Gesa Lücker gab bereits im Alter von 9 Jahren ihr erstes öffentliches Konzert. Bis heute konzertierte sie als Solistin mit verschiedenen Orchestern und gab Rezitale weltweit in Sälen wie dem großen Sendesaal des NDR Hannover, der Yamaha Hall und der Weill Recital Hall at Carnegie Hall in New York City. Zu Ihren Kammermusikpartnern zählen Solisten des Amsterdamer Concertgebouworkest und des Northern Chamber Orchestra. Außerdem arbeitete sie u. a. mit Persönlichkeiten wie Arie Vardi, Fabio Bidini, Jerome Rose, Earl Wild und Lazar Berman. Sie lehrt als Dozentin an der Hochschule f. Musik u. Theater Hannover (Institut zur Frühförderung musikalisch Hochbegabter), gab Meisterkurse in Deutschland und Bosnien Herzegowina und wurde kürzlich auch als Jurymitglied in einen internationalen Klavierwettbewerb berufen.  

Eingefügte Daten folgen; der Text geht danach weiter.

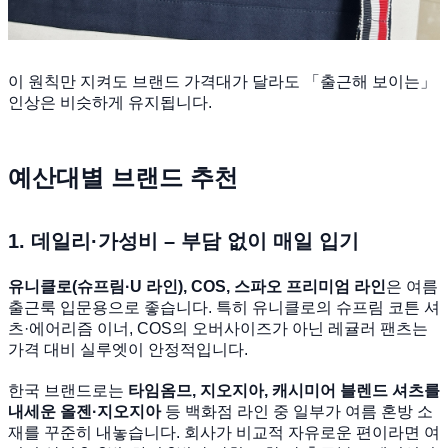
이 원칙만 지켜도 브랜드 가격대가 달라도 「출근해 보이는」
인상은 비슷하게 유지됩니다.
예산대별 브랜드 추천
1. 데일리·가성비 – 부담 없이 매일 입기
유니클로(슈프림·U 라인), COS, 스파오 프리미엄 라인
은 여름
출근룩 입문용으로 좋습니다. 특히 유니클로의 슈프림 코튼 셔
츠·에어리즘 이너, COS의 오버사이즈가 아닌 레귤러 팬츠는
가격 대비 실루엣이 안정적입니다.
한국 브랜드로는
타임옴므, 지오지아, 캐시미어 블렌드 셔츠를
내세운 올젠·지오지아
등 백화점 라인 중 일부가 여름 혼방 소
재를 꾸준히 내놓습니다. 회사가 비교적 자유로운 편이라면 여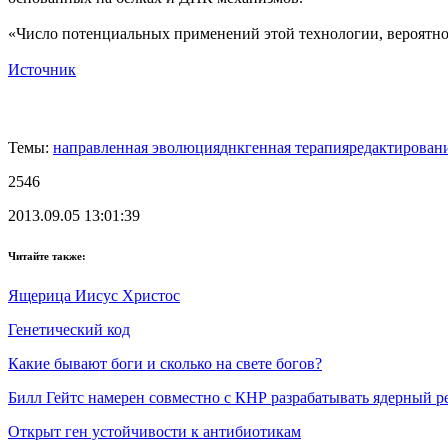
«Число потенциальных применений этой технологии, вероятно, 
Источник
Темы:
направленная эволюция
днк
генная терапия
редактирован
2546
2013.09.05 13:01:39
Читайте также:
Ящерица Иисус Христос
Генетический код
Какие бывают боги и сколько на свете богов?
Билл Гейтс намерен совместно с КНР разрабатывать ядерный р
Открыт ген устойчивости к антибиотикам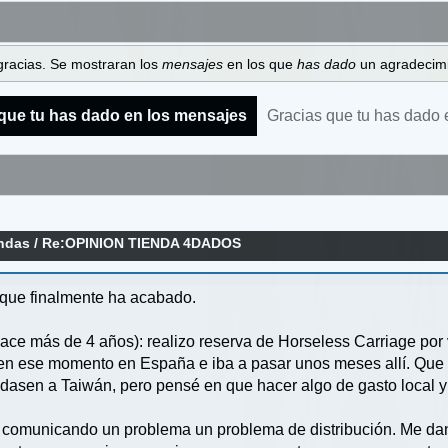
gracias. Se mostraran los
mensajes
en los que
has dado
un agradecimi
que tu has dado en los mensajes
Gracias que tu has dado 
endas
/
Re:OPINION TIENDA 4DADOS
 que finalmente ha acabado.
hace más de 4 años): realizo reserva de Horseless Carriage po
a en ese momento en España e iba a pasar unos meses allí. Qu
dasen a Taiwán, pero pensé en que hacer algo de gasto local y re
 comunicando un problema un problema de distribución. Me dan 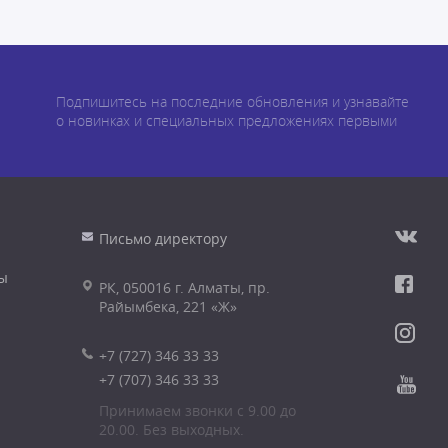
Подпишитесь на последние обновления и узнавайте
о новинках и специальных предложениях первыми
Письмо директору
ы
РК, 050016 г. Алматы, пр.
Райымбека, 221 «Ж»
+7 (727) 346 33 33
+7 (707) 346 33 33
Принимаем звонки с 9.00 до
20.00. Без выходных.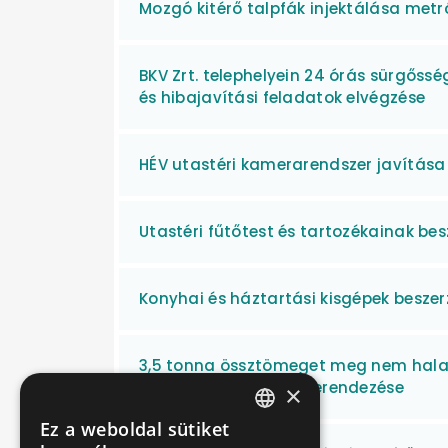
Mozgó kitérő talpfák injektálása met
BKV Zrt. telephelyein 24 órás sürgőssé
és hibajavítási feladatok elvégzése
HÉV utastéri kamerarendszer javítása
Utastéri fűtőtest és tartozékainak be
Konyhai és háztartási kisgépek beszer
3,5 tonna össztömeget meg nem halad
bútorzattal történő berendezése
×
Ez a weboldal sütiket
HUNGARIAN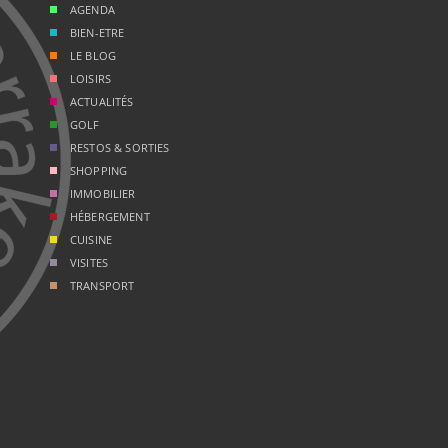
AGENDA
BIEN-ETRE
LE BLOG
LOISIRS
ACTUALITÉS
GOLF
RESTOS & SORTIES
SHOPPING
IMMOBILIER
HÉBERGEMENT
CUISINE
VISITES
TRANSPORT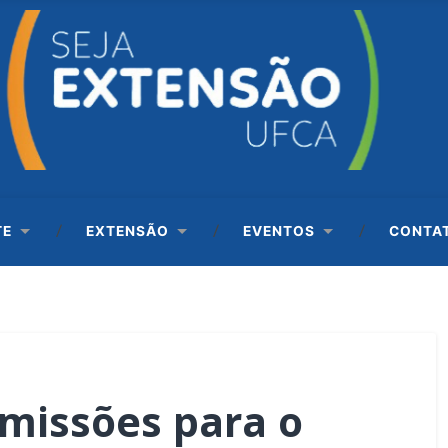
TE
EXTENSÃO
EVENTOS
CONTA
missões para o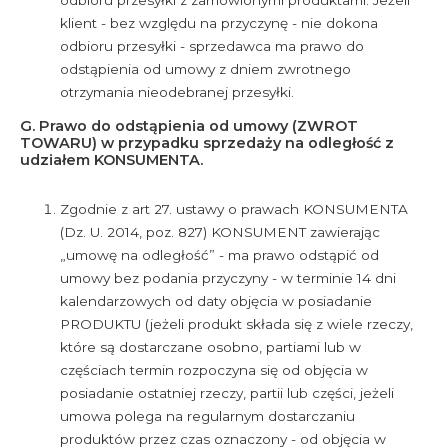
odbioru przesyłki z zamówionymi produktami. Jeżeli
klient - bez względu na przyczynę - nie dokona
odbioru przesyłki - sprzedawca ma prawo do
odstąpienia od umowy z dniem zwrotnego
otrzymania nieodebranej przesyłki.
G. Prawo do odstąpienia od umowy (ZWROT
TOWARU) w przypadku sprzedaży na odległość z
udziałem KONSUMENTA.
Zgodnie z art 27. ustawy o prawach KONSUMENTA
(Dz. U. 2014, poz. 827) KONSUMENT zawierając
„umowę na odległość” - ma prawo odstąpić od
umowy bez podania przyczyny - w terminie 14 dni
kalendarzowych od daty objęcia w posiadanie
PRODUKTU (jeżeli produkt składa się z wiele rzeczy,
które są dostarczane osobno, partiami lub w
częściach termin rozpoczyna się od objęcia w
posiadanie ostatniej rzeczy, partii lub części, jeżeli
umowa polega na regularnym dostarczaniu
produktów przez czas oznaczony - od objęcia w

Marcel Metten war nach seiner Ausbildung an der Hochschule der Künste in Zürich fünf Jahre festes Esemblemitglied des luzernertheaters und wechselte dann ans Staatstheater Hannover, wo auch die erfolgreiche Zusammenarbeit mit dem Pelikan Trio begann. Seit 2009 lebt er als freischaffender Schauspieler in München. Neben seiner Arbeit am Theater hat er immer wieder auch Projekte mit Musikern realisiert. U.a. war er Sprecher im Requiem für einen jungen Dichter von Bernd Alois Zimmermann, aufgeführt vom Philharmonischen Staatsorchester Hamburg, Leitung: Ingo Metzmacher – Lucerne Festival 2003, spielte den Hund Henry in Olga Neuwirths Oper Bählamms Fest, Regie: Kazuko Watanabe – Lucerne Festival 2002 und entwickelte mit dem jungen schweizer Komponisten Luigi Laveglia das Stück Encantadas (nach der gleichnamigen Reisebeschreibung der Galapagos-Inseln von Herman Melville) für einen Schauspieler und Quartett – 2003 uraufgeführt am luzernertheater. Seit Dezember 2009 ist er an der Staatsoper Hannover in Erwin das Naturtalent (“modernes Märchen und bissige Satire auf den medialen Hype der Starkultur zugleich – ein fetziges und freches, von Jazz, Pop, Musical und Avantgarde inspiriertes Musiktheater”) zu erleben, komponiert vom Posaunisten und Musikinnovator Mike Svoboda, dessen Musik von so unterschiedlichen Komponisten wie Karlheinz Stockhausen, Peter Eötvös und Helmut Lachenmann bis hin zu Frank Zappa geprägt wurde.